NGINX Ingress Controller exposes Prometheus metrics:

Request rate per service
Request duration percentiles
Error rates (4xx, 5xx)
Bytes transferred
Upstream response time

Grafana dashboards: NGINX Ingress Controller (official dashboard ID: 9614)

Deployment Configuration

NGINX Ingress Controller Helm Values:

controller:
  replicaCount: 3

  resources:
    requests:
      cpu: 100m
      memory: 128Mi
    limits:
      cpu: 500m
      memory: 512Mi

  service:
    type: LoadBalancer
    annotations:
      service.beta.kubernetes.io/aws-load-balancer-type: "nlb"
      service.beta.kubernetes.io/aws-load-balancer-cross-zone-load-balancing-enabled: "true"

  metrics:
    enabled: true
    serviceMonitor:
      enabled: true

  config:
    use-forwarded-headers: "true"
    compute-full-forwarded-for: "true"
    use-proxy-protocol: "false"
    enable-real-ip: "true"
    proxy-body-size: "50m"
    ssl-protocols: "TLSv1.2 TLSv1.3"
    ssl-ciphers: "ECDHE-ECDSA-AES128-GCM-SHA256:ECDHE-RSA-AES128-GCM-SHA256:ECDHE-ECDSA-AES256-GCM-SHA384:ECDHE-RSA-AES256-GCM-SHA384"

  podAnnotations:
    prometheus.io/scrape: "true"
    prometheus.io/port: "10254"

> [Task to carry out]
Copy the NGINX Ingress Controller text starting at "Request rate per" and ending at "dashboard ID: 9614)", swapping "Upstream" for "Backend". The records have no connection to the NGINX Ingress Controller text.

> [Dataset excerpts]

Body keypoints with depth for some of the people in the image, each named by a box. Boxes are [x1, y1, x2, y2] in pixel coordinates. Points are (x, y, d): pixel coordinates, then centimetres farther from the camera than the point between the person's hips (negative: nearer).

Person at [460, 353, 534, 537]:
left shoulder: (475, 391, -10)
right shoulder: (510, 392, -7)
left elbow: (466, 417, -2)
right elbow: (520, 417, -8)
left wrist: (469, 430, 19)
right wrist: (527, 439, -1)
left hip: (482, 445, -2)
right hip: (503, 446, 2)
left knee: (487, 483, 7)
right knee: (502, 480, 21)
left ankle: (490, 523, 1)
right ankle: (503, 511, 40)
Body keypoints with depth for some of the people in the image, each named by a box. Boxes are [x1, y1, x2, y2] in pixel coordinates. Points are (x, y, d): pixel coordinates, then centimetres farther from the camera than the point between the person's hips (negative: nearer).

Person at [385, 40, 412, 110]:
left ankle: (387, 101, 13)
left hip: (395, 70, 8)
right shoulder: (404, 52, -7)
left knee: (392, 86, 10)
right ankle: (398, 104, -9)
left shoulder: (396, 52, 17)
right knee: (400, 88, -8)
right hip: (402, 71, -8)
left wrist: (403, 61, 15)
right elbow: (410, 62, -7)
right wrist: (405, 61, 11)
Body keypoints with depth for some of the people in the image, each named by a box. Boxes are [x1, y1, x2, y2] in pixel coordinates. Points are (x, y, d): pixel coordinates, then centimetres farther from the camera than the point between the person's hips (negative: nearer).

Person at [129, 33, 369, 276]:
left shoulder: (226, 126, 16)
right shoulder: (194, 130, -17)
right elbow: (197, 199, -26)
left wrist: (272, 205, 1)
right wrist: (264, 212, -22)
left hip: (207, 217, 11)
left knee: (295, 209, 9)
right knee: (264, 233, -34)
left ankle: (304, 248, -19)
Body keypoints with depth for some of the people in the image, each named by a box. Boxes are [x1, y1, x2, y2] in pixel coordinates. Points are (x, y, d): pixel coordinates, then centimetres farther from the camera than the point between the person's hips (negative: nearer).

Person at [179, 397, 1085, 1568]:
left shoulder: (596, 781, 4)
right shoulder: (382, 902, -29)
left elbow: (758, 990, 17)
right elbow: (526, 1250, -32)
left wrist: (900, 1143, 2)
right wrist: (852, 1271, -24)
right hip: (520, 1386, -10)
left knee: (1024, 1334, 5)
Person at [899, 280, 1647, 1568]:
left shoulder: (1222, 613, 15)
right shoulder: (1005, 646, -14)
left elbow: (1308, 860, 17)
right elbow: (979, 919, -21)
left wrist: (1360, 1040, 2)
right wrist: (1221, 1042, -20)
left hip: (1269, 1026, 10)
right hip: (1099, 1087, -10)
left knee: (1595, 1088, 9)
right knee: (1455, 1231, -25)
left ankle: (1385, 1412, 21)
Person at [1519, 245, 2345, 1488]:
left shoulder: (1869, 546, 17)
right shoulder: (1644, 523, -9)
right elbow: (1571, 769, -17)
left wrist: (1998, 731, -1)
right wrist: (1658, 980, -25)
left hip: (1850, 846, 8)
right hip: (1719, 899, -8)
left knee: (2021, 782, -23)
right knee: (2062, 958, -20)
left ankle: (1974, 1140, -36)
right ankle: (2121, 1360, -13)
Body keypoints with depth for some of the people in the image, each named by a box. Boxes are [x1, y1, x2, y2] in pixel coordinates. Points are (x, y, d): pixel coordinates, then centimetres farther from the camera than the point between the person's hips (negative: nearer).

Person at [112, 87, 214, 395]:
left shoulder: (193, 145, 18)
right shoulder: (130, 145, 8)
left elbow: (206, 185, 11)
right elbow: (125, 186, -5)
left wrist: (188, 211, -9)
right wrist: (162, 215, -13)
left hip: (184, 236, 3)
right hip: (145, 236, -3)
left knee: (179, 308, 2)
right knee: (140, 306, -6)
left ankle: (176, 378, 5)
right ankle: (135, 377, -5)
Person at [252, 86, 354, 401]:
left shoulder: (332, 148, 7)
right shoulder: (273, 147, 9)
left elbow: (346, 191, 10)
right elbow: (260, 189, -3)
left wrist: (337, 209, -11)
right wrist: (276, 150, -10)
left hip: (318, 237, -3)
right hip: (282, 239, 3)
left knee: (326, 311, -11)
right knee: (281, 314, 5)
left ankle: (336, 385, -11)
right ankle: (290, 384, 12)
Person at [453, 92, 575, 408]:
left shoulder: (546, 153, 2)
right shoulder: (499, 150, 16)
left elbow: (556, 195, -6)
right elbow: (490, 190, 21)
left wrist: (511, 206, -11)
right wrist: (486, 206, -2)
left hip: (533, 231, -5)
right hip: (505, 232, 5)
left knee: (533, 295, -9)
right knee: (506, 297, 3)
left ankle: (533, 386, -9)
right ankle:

> [Reply]
Request rate per service
Request duration percentiles
Error rates (4xx, 5xx)
Bytes transferred
Backend response time

Grafana dashboards: NGINX Ingress Controller (official dashboard ID: 9614)